Exercise brief.
Look through the listing underneath for "Üniversitesi", and copy every line that has it.

Record set.
━━━━━━━━━━━━━━━━━━━━━━━━━━━━━━

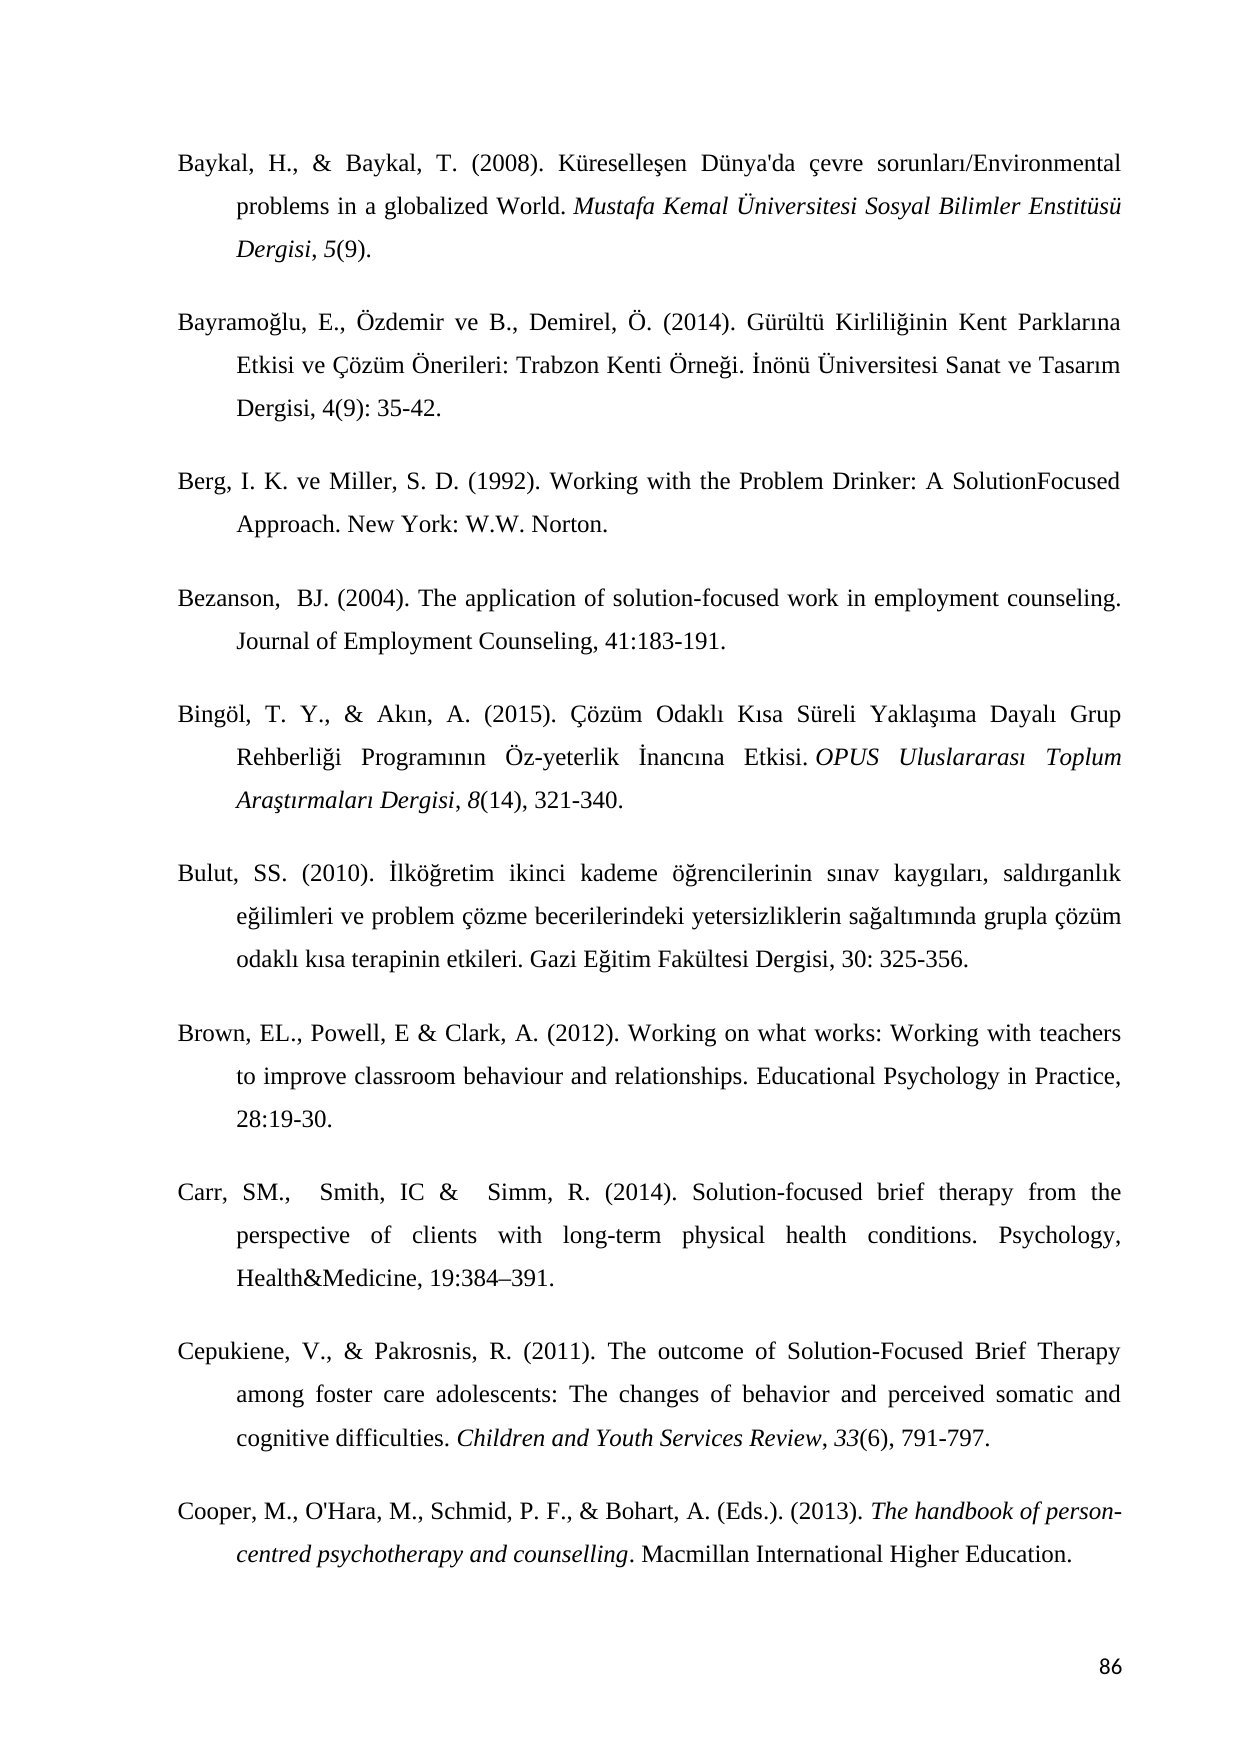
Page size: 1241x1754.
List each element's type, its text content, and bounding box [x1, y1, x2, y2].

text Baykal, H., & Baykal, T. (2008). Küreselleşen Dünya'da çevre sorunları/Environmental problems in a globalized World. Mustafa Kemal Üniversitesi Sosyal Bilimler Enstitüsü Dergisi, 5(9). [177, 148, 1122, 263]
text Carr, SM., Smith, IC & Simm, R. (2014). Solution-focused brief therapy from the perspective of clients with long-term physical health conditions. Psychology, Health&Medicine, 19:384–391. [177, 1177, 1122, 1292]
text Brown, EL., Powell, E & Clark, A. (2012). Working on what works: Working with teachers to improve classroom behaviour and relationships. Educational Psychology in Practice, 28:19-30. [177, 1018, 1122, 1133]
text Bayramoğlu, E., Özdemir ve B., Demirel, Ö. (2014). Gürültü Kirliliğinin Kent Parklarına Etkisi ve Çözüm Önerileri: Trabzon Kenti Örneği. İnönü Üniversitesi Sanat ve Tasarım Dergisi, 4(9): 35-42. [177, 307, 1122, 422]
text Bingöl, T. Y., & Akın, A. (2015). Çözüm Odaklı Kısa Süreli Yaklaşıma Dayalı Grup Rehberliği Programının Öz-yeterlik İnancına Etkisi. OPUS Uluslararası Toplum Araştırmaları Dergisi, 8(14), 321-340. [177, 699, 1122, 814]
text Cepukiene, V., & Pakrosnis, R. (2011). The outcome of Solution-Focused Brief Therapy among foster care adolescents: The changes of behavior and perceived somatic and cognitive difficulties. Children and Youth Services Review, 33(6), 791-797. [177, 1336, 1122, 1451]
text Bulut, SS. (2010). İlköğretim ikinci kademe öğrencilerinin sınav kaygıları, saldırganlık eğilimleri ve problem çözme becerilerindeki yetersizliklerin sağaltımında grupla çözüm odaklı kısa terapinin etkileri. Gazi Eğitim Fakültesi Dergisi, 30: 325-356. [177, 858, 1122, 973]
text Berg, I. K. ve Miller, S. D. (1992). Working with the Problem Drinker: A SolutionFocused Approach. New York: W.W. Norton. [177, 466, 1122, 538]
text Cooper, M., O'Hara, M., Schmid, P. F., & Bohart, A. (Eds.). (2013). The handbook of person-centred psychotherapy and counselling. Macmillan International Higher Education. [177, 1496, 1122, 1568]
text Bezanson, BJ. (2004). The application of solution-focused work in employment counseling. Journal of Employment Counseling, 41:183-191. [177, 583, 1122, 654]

━━━━━━━━━━━━━━━━━━━━━━━━━━━━━━

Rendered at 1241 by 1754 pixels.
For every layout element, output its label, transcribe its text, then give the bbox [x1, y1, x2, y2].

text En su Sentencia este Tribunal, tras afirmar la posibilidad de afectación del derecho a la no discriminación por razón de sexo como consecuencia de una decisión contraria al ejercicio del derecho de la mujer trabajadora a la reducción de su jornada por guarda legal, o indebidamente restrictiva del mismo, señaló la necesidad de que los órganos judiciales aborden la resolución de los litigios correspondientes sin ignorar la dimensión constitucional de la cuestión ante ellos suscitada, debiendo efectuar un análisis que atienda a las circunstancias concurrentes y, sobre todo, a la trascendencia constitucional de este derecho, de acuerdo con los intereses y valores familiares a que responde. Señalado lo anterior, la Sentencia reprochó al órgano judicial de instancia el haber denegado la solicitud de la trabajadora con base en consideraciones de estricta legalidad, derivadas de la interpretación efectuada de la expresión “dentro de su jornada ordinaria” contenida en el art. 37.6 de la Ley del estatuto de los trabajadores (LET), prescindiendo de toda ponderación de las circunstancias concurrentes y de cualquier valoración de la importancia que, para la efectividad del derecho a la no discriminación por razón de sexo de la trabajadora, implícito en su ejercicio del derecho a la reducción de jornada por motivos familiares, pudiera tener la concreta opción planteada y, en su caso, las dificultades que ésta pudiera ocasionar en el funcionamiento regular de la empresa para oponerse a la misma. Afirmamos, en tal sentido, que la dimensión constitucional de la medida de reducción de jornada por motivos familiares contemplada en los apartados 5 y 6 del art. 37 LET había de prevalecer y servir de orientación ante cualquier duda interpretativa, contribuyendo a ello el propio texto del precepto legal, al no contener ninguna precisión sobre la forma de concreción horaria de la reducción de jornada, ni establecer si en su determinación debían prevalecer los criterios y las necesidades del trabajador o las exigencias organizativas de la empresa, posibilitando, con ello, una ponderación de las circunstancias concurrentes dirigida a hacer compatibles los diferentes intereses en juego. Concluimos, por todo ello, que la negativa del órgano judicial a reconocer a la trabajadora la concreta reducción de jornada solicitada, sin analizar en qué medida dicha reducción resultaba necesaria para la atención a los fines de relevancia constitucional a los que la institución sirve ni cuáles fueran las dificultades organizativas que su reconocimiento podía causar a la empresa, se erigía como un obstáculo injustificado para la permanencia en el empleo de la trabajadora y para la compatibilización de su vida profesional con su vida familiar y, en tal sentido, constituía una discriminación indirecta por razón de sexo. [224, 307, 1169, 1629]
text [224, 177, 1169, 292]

━━━━━━━━━━━━━━━━━━━━━━━━━━━━━━

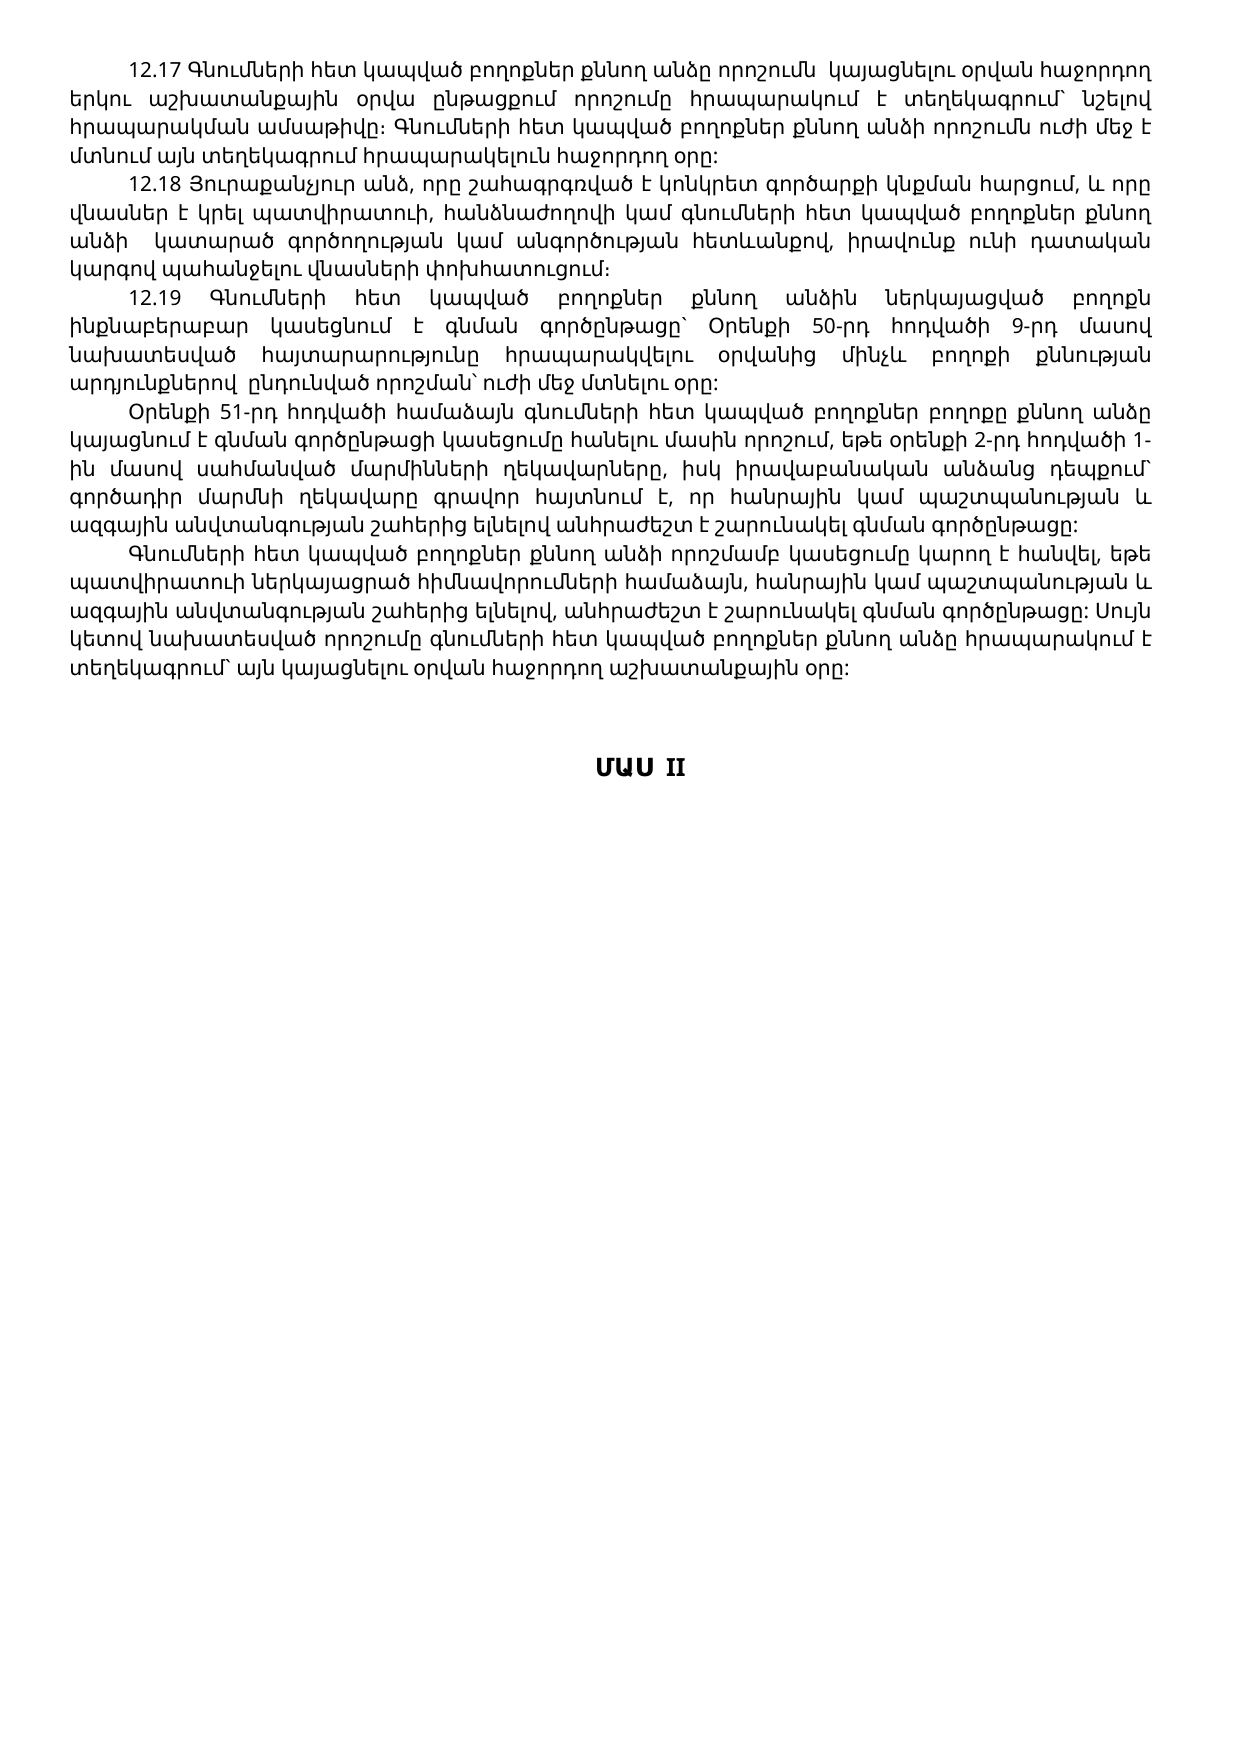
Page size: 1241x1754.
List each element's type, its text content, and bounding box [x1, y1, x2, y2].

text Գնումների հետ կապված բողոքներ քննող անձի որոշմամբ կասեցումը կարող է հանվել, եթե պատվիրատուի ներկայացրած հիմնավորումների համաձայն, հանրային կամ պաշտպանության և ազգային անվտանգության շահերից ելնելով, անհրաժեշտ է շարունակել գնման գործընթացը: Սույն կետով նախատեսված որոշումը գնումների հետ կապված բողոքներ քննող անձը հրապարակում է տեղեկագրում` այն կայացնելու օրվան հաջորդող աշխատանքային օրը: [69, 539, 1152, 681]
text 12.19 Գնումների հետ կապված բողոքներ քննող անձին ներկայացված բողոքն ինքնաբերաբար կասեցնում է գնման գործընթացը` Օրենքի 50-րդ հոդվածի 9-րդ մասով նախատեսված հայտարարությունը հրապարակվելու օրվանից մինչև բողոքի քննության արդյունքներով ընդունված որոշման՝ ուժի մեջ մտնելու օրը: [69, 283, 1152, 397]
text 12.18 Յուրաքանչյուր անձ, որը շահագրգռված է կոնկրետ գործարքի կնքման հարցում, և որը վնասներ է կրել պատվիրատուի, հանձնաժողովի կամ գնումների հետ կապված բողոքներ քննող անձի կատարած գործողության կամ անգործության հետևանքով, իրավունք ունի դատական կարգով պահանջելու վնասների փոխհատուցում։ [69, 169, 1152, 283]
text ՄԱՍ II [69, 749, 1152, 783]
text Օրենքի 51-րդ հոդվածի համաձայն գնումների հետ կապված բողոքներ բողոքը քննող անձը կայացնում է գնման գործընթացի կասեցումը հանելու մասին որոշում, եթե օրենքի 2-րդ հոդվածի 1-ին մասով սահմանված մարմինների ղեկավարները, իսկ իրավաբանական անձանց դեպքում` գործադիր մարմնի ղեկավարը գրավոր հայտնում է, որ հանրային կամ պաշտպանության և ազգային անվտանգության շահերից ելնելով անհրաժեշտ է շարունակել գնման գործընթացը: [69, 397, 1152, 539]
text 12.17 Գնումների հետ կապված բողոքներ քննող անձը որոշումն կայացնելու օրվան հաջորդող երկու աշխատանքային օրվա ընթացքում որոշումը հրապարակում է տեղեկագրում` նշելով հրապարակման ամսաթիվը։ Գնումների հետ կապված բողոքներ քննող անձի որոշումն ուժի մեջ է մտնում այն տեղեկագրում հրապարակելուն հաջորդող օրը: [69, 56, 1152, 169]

━━━━━━━━━━━━━━━━━━━━━━━━━━━━━━

Solution to the problem.
text Baykal, H., & Baykal, T. (2008). Küreselleşen Dünya'da çevre sorunları/Environmental problems in a globalized World. Mustafa Kemal Üniversitesi Sosyal Bilimler Enstitüsü Dergisi, 5(9). [177, 148, 1122, 263]
text Bayramoğlu, E., Özdemir ve B., Demirel, Ö. (2014). Gürültü Kirliliğinin Kent Parklarına Etkisi ve Çözüm Önerileri: Trabzon Kenti Örneği. İnönü Üniversitesi Sanat ve Tasarım Dergisi, 4(9): 35-42. [177, 307, 1122, 422]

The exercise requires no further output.